● Dettagli esercizio:
In che data è stato rilasciato Little Nightmares II secondo la recensione?

Quando un’idea funziona e il pubblico dimostra di esserne entusiasta, risulta davvero difficile non sfruttarla nuovamente per creare ulteriore consenso e per aumentare i fasti attorno al proprio nome: Tarsier Studios non si limita, tuttavia, a riproporre le ambientazioni e l’immaginario di Little Nightmares, ma crea un secondo capitolo solido e pieno di nuovi punti di forza, capace di superare il predecessore. Rilasciato l’11 Febbraio 2021 e disponibile su tutte le piattaforme, Little Nightmares II si è fatto strada nella mia mente con il suo potenziale narrativo ed espressivo, inducendomi a parlarvene qui, oggi, in questa recensione.
Little Nightmares II – Recensione – L’innocenza dimenticata.
Ancora una volta, ci svegliamo.
Siamo un piccolo bambino abbandonato in un bosco, solo un sacchetto in testa a celarci al mondo, seduto di fianco ad un televisore di vecchia fattura. Non abbiamo molto tempo per porci domande e cercare le eventuali risposte, bisogna muoversi, avanzare, comprendere strada facendo chi siamo e perché siamo lì.

● Informazioni fornite:
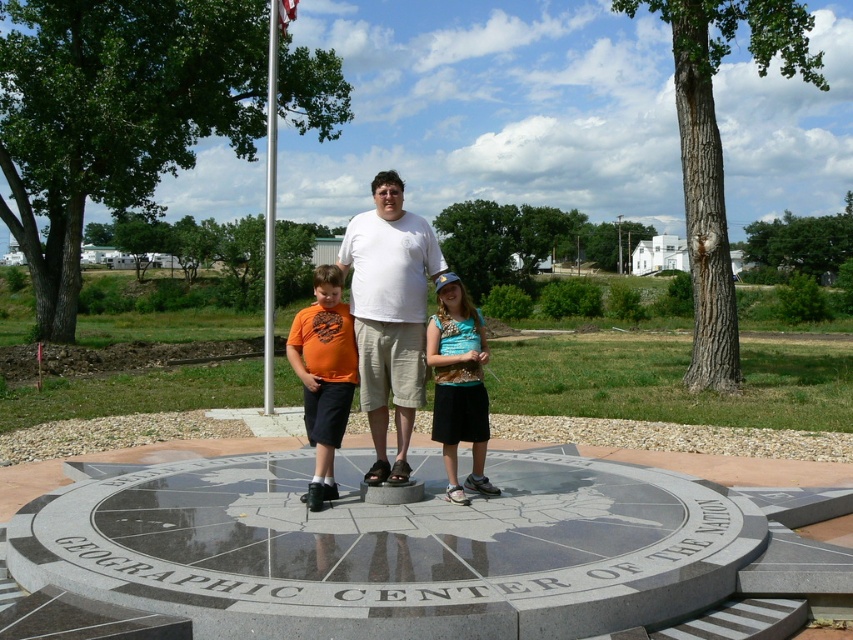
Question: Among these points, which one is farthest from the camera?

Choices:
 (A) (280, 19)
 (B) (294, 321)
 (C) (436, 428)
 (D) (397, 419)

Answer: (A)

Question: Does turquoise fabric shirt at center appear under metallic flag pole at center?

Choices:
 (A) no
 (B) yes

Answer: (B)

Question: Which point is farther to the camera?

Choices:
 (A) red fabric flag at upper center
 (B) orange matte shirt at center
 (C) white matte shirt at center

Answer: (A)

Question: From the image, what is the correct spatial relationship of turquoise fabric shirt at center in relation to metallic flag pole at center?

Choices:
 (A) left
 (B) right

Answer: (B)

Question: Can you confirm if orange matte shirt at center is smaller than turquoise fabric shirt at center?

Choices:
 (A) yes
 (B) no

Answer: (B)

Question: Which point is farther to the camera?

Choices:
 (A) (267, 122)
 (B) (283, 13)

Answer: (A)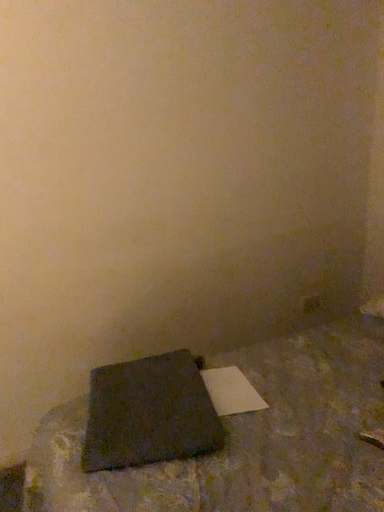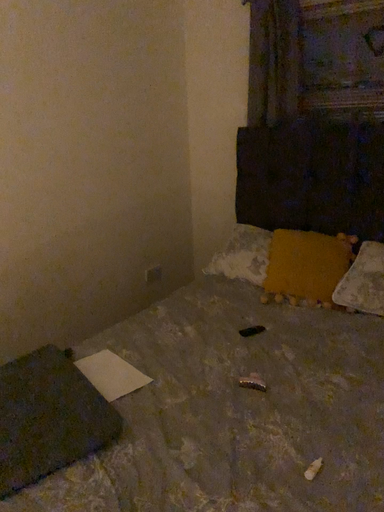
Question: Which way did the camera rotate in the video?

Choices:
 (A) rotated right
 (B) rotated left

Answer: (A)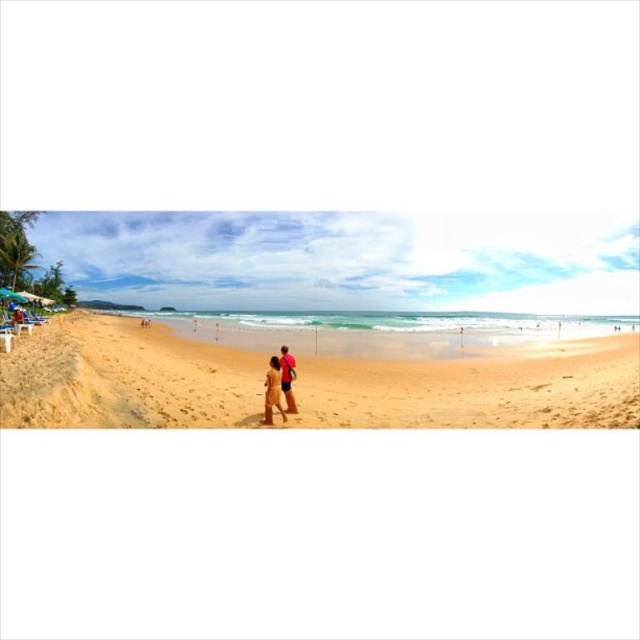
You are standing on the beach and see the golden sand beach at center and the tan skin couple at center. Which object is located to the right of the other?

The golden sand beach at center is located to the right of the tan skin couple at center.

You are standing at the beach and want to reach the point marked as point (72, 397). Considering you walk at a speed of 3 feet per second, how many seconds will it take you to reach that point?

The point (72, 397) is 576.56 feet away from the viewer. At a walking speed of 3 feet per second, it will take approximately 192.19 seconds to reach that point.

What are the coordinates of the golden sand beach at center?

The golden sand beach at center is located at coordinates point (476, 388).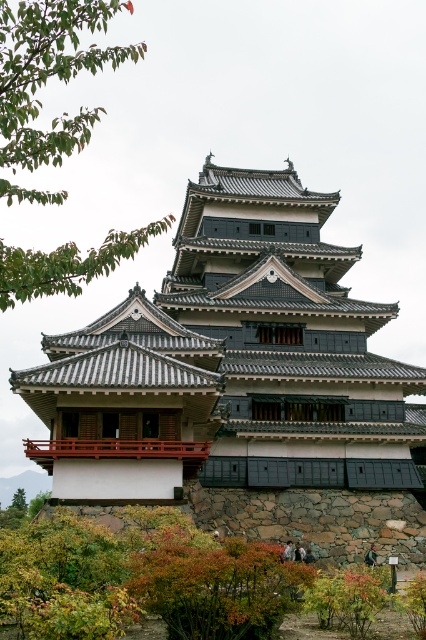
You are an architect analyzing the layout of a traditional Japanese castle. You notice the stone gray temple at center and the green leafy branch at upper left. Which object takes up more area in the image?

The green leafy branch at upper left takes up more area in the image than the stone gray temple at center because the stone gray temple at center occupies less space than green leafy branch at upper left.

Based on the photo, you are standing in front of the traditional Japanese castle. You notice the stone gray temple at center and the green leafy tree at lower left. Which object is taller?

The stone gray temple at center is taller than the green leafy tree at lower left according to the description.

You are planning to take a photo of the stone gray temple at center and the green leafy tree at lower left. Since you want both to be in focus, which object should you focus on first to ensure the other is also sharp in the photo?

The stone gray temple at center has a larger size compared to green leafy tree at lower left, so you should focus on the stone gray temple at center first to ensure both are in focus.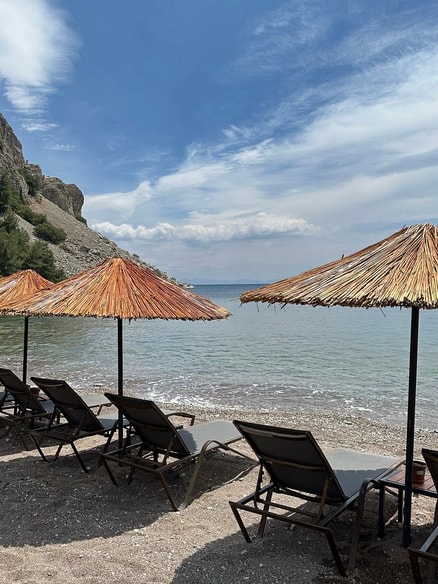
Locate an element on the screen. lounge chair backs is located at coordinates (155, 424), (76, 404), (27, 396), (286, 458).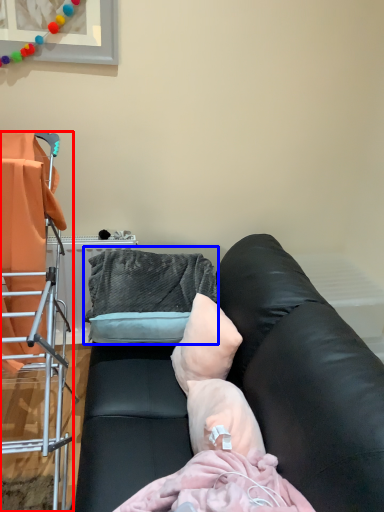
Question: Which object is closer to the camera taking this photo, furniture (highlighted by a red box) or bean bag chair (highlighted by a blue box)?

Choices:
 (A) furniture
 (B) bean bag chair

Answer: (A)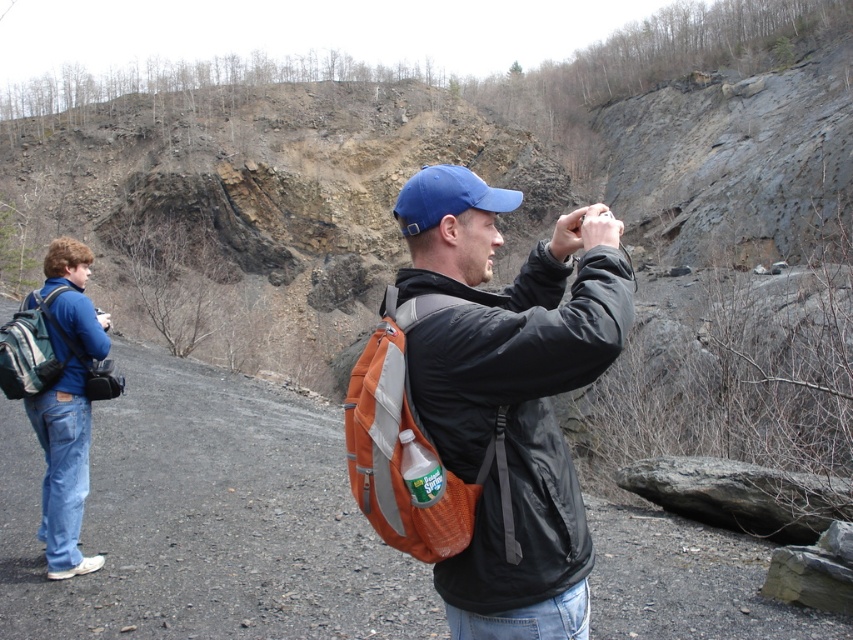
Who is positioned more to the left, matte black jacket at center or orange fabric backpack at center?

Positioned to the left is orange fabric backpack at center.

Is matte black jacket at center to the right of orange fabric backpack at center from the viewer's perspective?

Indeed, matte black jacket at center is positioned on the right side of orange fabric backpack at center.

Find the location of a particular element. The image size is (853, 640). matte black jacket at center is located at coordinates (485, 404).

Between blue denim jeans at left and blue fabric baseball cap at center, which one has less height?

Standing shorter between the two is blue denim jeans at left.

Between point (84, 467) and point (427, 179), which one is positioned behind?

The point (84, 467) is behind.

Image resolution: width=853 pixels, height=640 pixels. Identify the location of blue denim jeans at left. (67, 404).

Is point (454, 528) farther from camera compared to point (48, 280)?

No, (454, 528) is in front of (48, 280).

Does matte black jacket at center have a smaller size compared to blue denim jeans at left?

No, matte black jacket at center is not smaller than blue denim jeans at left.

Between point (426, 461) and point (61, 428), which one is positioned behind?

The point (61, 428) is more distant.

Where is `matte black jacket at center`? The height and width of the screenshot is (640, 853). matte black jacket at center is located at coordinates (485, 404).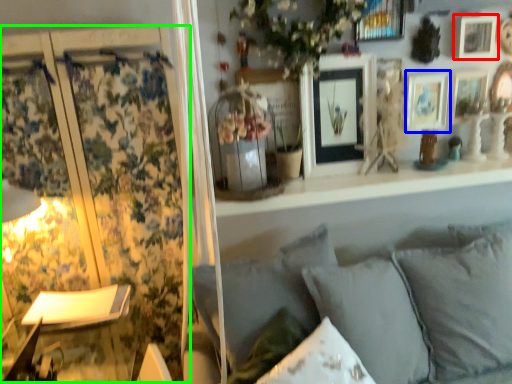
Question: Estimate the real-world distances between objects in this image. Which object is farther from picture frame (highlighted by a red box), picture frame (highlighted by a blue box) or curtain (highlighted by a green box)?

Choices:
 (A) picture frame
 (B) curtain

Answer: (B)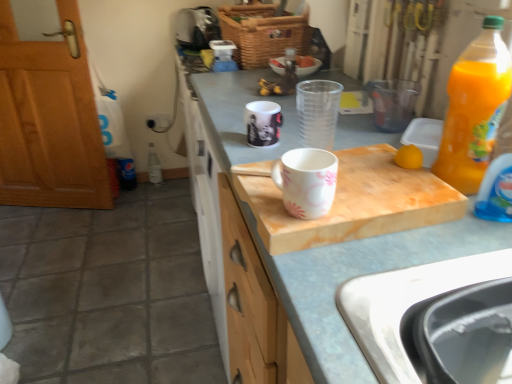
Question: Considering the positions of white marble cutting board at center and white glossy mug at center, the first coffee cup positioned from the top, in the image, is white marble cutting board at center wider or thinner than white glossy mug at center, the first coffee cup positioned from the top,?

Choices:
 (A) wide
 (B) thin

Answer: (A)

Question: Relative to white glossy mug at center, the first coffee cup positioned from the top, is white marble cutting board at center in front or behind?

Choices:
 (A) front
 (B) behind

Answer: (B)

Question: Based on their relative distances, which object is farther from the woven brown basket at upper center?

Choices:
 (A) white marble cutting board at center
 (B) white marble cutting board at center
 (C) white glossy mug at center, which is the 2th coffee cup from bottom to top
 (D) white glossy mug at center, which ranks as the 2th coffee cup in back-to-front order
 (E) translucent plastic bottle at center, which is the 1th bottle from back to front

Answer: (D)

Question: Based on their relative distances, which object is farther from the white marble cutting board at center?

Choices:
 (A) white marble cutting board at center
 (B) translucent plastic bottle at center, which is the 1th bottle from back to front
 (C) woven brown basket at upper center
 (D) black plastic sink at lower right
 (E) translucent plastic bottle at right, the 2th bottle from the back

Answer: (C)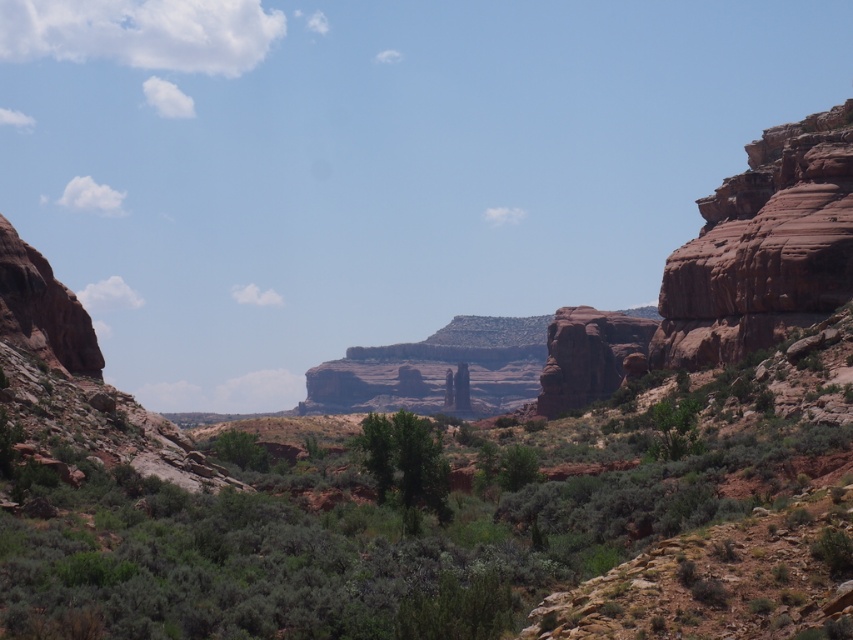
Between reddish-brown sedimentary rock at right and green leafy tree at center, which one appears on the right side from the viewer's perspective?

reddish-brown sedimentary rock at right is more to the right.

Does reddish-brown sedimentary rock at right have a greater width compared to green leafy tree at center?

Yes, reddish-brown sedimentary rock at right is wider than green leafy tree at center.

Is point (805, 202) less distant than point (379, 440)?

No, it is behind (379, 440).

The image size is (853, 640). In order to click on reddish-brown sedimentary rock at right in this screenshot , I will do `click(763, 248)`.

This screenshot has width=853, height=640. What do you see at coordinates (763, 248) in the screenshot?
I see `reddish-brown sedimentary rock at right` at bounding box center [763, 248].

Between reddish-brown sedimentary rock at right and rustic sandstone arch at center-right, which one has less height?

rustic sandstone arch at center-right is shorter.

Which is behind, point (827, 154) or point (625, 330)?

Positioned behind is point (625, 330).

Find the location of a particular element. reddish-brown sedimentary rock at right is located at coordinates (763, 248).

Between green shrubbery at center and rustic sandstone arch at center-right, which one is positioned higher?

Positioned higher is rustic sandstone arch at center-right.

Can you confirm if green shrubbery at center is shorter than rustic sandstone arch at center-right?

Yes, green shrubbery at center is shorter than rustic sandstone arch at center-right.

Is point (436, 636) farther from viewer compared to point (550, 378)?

● Risultato del compito:
L'11 Febbraio 2021.